Beneath this task are records; print exactly the stretch of them from the line with "planter: present [288,346,324,391]" through the line with "bowl: none [217,226,414,310]", both ends included.

◆ ◆ ◆ ◆ ◆

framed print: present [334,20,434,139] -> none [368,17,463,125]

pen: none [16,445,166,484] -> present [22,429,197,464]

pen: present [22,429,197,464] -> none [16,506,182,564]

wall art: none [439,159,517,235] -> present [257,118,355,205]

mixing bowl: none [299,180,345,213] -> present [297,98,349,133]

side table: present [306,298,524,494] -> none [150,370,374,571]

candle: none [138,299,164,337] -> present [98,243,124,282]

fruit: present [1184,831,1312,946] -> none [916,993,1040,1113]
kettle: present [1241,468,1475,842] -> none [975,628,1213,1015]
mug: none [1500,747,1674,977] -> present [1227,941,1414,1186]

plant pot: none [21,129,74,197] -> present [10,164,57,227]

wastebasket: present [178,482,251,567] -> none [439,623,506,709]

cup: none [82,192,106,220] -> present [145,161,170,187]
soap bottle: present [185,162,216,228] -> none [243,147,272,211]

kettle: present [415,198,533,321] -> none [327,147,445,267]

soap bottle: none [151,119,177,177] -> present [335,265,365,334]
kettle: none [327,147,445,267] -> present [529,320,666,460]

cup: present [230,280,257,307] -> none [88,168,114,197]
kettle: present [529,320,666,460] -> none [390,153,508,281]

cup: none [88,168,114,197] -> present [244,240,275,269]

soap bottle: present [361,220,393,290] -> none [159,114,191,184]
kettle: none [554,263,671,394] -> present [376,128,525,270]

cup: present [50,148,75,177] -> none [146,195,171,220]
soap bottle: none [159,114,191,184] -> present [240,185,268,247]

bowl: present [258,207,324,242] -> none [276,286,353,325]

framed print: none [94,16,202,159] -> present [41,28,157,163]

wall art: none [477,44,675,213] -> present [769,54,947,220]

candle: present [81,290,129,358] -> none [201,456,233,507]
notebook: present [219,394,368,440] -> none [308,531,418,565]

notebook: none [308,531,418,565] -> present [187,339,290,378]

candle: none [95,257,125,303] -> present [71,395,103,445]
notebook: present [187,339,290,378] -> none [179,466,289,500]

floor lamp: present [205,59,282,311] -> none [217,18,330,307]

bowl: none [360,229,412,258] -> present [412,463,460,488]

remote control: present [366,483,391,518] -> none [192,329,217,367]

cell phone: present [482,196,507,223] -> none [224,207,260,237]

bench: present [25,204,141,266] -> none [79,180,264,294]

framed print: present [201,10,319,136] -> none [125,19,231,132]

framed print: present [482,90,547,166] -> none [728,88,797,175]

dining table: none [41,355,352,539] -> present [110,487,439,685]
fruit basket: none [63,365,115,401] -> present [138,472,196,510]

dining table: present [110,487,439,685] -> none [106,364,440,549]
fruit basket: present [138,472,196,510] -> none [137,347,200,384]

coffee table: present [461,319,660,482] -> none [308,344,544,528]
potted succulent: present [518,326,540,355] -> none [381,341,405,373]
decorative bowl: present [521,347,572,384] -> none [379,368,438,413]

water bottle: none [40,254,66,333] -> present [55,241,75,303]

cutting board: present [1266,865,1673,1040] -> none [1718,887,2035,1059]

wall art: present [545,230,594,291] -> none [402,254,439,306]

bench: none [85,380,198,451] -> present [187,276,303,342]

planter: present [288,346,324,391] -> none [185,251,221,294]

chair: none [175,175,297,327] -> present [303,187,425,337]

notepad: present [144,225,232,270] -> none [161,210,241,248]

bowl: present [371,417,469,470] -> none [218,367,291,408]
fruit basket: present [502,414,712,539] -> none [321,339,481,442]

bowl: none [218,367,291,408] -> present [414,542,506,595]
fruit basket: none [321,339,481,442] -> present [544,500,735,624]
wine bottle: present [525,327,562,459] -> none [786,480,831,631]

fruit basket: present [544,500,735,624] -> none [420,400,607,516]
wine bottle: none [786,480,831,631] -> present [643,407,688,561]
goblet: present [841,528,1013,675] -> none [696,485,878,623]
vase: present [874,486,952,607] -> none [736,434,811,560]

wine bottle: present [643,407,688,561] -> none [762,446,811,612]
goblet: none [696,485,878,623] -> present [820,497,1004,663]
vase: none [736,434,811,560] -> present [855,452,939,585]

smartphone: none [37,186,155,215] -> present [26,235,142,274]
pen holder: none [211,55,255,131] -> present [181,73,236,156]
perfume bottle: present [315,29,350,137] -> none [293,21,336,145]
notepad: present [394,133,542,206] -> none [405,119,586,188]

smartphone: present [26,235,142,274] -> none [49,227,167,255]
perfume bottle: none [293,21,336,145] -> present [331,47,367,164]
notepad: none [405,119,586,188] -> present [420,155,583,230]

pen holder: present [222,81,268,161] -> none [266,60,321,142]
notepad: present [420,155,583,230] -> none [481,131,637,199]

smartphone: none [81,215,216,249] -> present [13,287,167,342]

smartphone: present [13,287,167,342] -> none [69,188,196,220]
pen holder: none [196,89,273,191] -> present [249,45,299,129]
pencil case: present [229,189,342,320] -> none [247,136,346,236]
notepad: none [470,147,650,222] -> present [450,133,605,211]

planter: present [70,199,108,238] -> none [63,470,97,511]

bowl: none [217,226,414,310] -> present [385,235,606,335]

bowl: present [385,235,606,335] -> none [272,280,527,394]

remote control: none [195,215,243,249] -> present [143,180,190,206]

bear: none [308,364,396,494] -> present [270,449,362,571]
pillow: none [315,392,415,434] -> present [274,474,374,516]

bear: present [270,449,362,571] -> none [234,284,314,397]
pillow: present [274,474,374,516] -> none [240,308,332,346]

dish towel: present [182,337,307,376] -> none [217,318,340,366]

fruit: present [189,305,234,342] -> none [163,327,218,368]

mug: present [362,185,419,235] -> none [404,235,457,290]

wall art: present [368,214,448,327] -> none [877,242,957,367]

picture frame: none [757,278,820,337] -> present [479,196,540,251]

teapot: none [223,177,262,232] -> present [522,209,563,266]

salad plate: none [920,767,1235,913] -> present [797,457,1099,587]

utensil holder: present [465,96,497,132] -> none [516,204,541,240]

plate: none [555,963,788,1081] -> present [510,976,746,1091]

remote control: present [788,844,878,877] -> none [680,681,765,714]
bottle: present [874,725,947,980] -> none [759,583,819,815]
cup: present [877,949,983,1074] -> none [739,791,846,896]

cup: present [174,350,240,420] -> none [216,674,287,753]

◆ ◆ ◆ ◆ ◆

### Result of this task
planter: present [288,346,324,391] -> none [185,251,221,294]

chair: none [175,175,297,327] -> present [303,187,425,337]

notepad: present [144,225,232,270] -> none [161,210,241,248]

bowl: present [371,417,469,470] -> none [218,367,291,408]
fruit basket: present [502,414,712,539] -> none [321,339,481,442]

bowl: none [218,367,291,408] -> present [414,542,506,595]
fruit basket: none [321,339,481,442] -> present [544,500,735,624]
wine bottle: present [525,327,562,459] -> none [786,480,831,631]

fruit basket: present [544,500,735,624] -> none [420,400,607,516]
wine bottle: none [786,480,831,631] -> present [643,407,688,561]
goblet: present [841,528,1013,675] -> none [696,485,878,623]
vase: present [874,486,952,607] -> none [736,434,811,560]

wine bottle: present [643,407,688,561] -> none [762,446,811,612]
goblet: none [696,485,878,623] -> present [820,497,1004,663]
vase: none [736,434,811,560] -> present [855,452,939,585]

smartphone: none [37,186,155,215] -> present [26,235,142,274]
pen holder: none [211,55,255,131] -> present [181,73,236,156]
perfume bottle: present [315,29,350,137] -> none [293,21,336,145]
notepad: present [394,133,542,206] -> none [405,119,586,188]

smartphone: present [26,235,142,274] -> none [49,227,167,255]
perfume bottle: none [293,21,336,145] -> present [331,47,367,164]
notepad: none [405,119,586,188] -> present [420,155,583,230]

pen holder: present [222,81,268,161] -> none [266,60,321,142]
notepad: present [420,155,583,230] -> none [481,131,637,199]

smartphone: none [81,215,216,249] -> present [13,287,167,342]

smartphone: present [13,287,167,342] -> none [69,188,196,220]
pen holder: none [196,89,273,191] -> present [249,45,299,129]
pencil case: present [229,189,342,320] -> none [247,136,346,236]
notepad: none [470,147,650,222] -> present [450,133,605,211]

planter: present [70,199,108,238] -> none [63,470,97,511]

bowl: none [217,226,414,310] -> present [385,235,606,335]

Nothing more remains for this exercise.